独風力エネルギー全国連盟(BWE)は7日、国内陸上風力発電の昨年の新設容量が前年比24%増の4,625.25メガワット(MW)となり、政府目標の2,500MWを大きく上回ったと発表した。再生可能エネルギー由来の電力を固定価格で買い取る制度が今年1月から入札制度に改められることを見越して駆け込み需要が膨らんだ格好。昨年末時点の認可申請規模(未着工)が6,128MWに上ることから、新設容量は今年も高い水準に達する見通しだ。

再生エネ電力はこれまで、固定価格で買い取ることが再生可能エネルギー法(EEG)で義務づけられていた。買い取り価格で得られる収入は発電施設の設置・運営コストを大幅に上回り、施設を設置すれば確実に利益を得られることから、再生エネ発電施設を設置する企業や投資家、市民が急増。これにより再生エネを大幅に拡充するとした政府の思惑は満たされたものの、同電力買い取りの費用は最終的に電力料金に上乗せされることから、消費者や企業の負担が限界に達している。

こうした現状を改めるため、今年からは再生エネ発電施設の新規設置を入札によって決める制度が本格導入された。低価格での買い取りを提示した事業者が落札することから、買い取り総額の膨張に歯止めがかかることが期待されている。風力発電のほか、発電容量750キロワット(KW)超の大型太陽光発電、バイオマス発電施設が対象となる。

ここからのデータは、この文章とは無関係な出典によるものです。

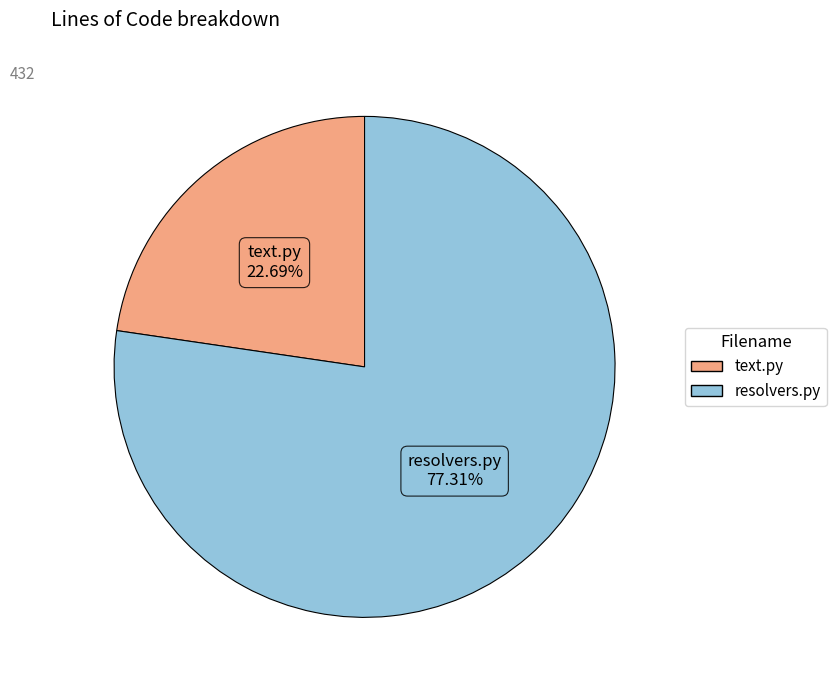

Count the number of slices in the pie.

2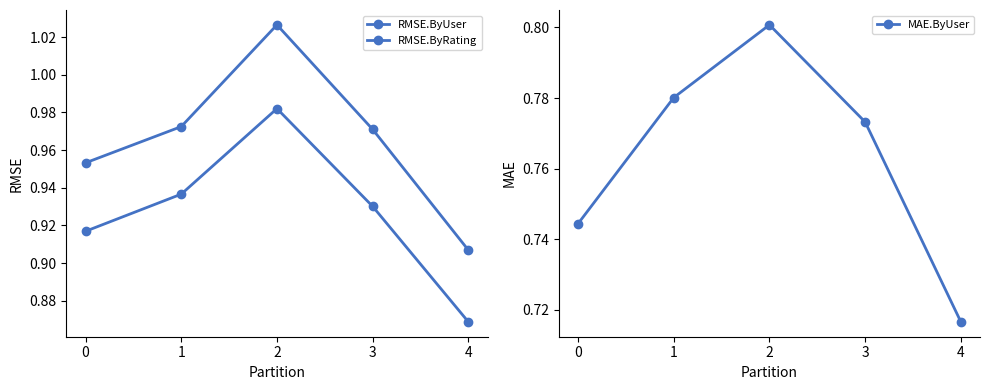

What is the spread (max minus min) of values at 3?

0.2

陸上風力発電の入札は今年3回、来年4回行われる。入札の規模は両年ともそれぞれ計2,800MW。BWEはこれらの入札規模と昨年末時点の認可申請規模(6,128MW)を踏まえ、陸上風力発電の新設容量が今年は4,500~5,000MW、来年も3,000~3,500MWと高水準を保つものの、2019年以降は2,800MWを割り込むと予想している。市民参加型のプロジェクトは実現に時間がかかることが響くという。

昨年は撤去された陸上風力発電施設の容量が366.09MWに上った。これを除いた実質の新設容量は4,259.17MWだった。